Local mobile network operator Econet Wireless has announced that it is extending the content lineup for Ruzivo Digital Learning its e-learning platform.
Pupils using Ruzivo now have access to Shona, Ndebele, Home Economics, Religious and Moral Educations and Social Studies – 5 additional subjects meant to complement the existing lineup that only had Mathematics, English and Science.
Ruzivo Digital Learning was launched a little over a year ago as a subscription-based learning tool with content specifically for primary school Grades 4 to 7.
Since then it has undergone changes which include the expansion of its focus to cater for Grades 1 to 7.
From the information shared in Econet’s latest announcement, Ruzivo didn’t just add new content for all grades but it also dropped the prompt for the subscriptions, making its content free.
For users accessing Ruzivo using an Econet broadband connection, this makes the platform completely free since it’s been zero-rated (no data required) for Econet subscribers.
Is Ruzivo struggling to get users?
The latest changes aren’t surprising in an environment where Zimbabwe’s learning curriculum is undergoing so much change.
Access to all grades and adding new subjects, particularly two indigenous languages ties in with the mandate for universal education carried by the government through the Ministry of Education which is clearly a stakeholder in Ruzivo’s work.
However, the suspension/cancellation of the subscription fee does raise questions about how well the platform has been doing in terms of signups.
When it was launched, Ruzivo had a clear revenue motive with a $2/month price tag for both individual and per pupil per school sign ups.
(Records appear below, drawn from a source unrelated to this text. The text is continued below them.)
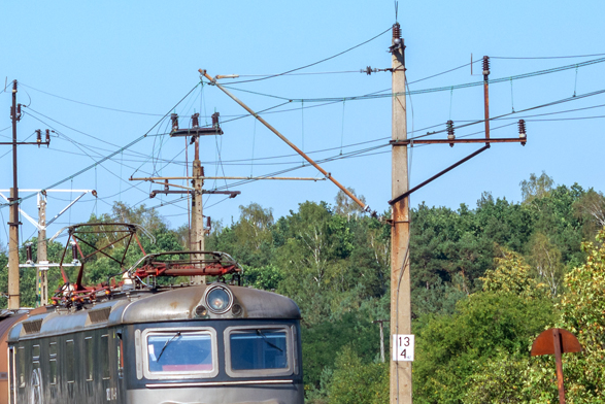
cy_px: 333
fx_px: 4809
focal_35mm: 286
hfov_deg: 7.1
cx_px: -101
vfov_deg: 4.8
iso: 100
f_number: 9
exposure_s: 1/400
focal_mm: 70
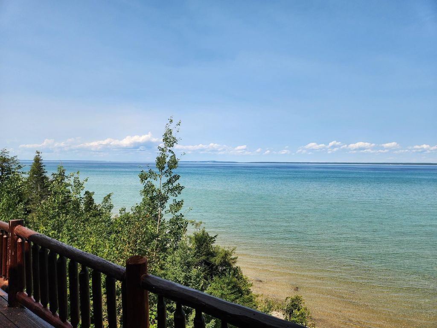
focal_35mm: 23
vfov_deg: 58.9
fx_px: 290
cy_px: 164
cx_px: 218
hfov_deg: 73.9
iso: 20
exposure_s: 1/2246
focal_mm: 5.4
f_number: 1.8
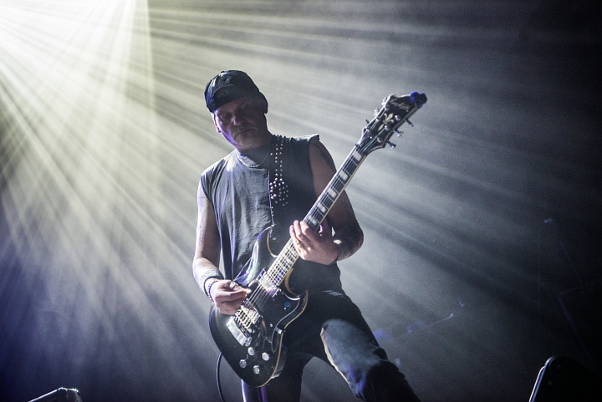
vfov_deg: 27.0
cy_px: 201
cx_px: 301
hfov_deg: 39.6
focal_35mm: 50
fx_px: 837
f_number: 2.8
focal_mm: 50
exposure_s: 1/80
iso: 1600
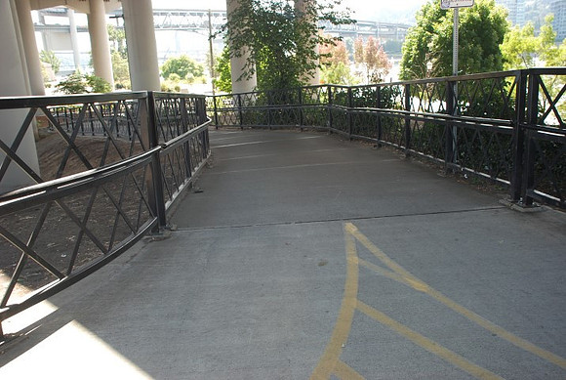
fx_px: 520
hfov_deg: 57.1
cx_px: 283
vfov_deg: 40.1
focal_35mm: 33
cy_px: 190
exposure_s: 1/80
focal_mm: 22
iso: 100
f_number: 4
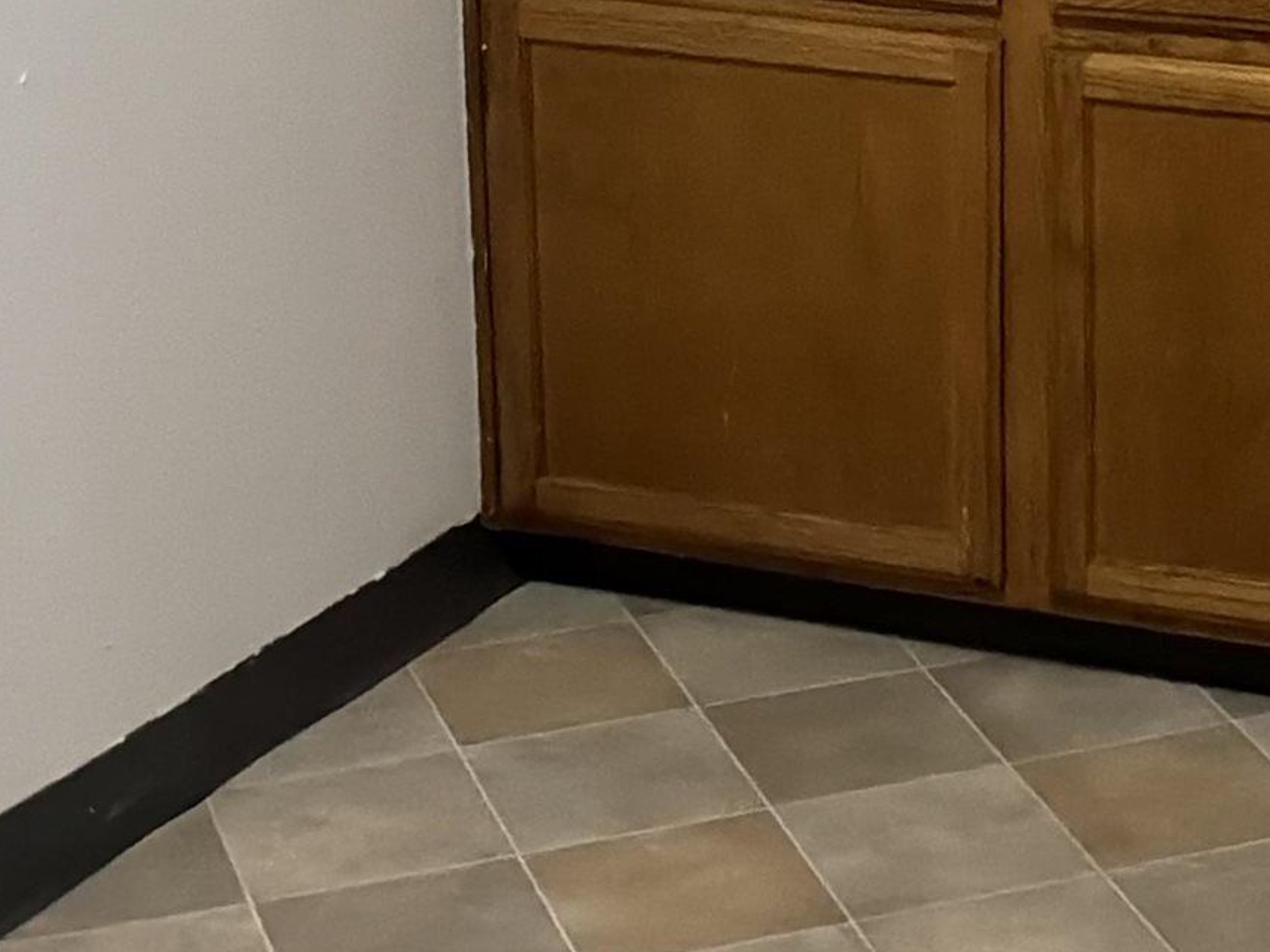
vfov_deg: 14.6
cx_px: 1137
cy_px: 105
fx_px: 3669
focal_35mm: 100
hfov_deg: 19.3
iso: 250
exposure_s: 1/60
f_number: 1.8
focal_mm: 3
It also looked like its model was a mashup of everything online learning needed.
After all the time spent developing it Techzim even eyed it as the player to beat in the e-learning space – what with its zero-rated access that addressed Zimbabwe’s data woes, the curriculum specific content, a smooth payment option (via EcoCash of course) and the 2 buck charge which didn’t seem like much of a budget disruptor as far as education investment goes.
Plans to hack that away now suggests that perhaps users aren’t cosying up to it even though Econet has said “thousands” of users are signing up. If that’s the case, it would be a damper for Econet which needs all the Over the Top services revenues it can get as a telecoms operator.
It could also be food for thought for aspiring e-learning providers and startups – It takes more than zero-rated access to win over users and the business of education isn’t easy no matter how obvious the problem is and how powerful your brand is.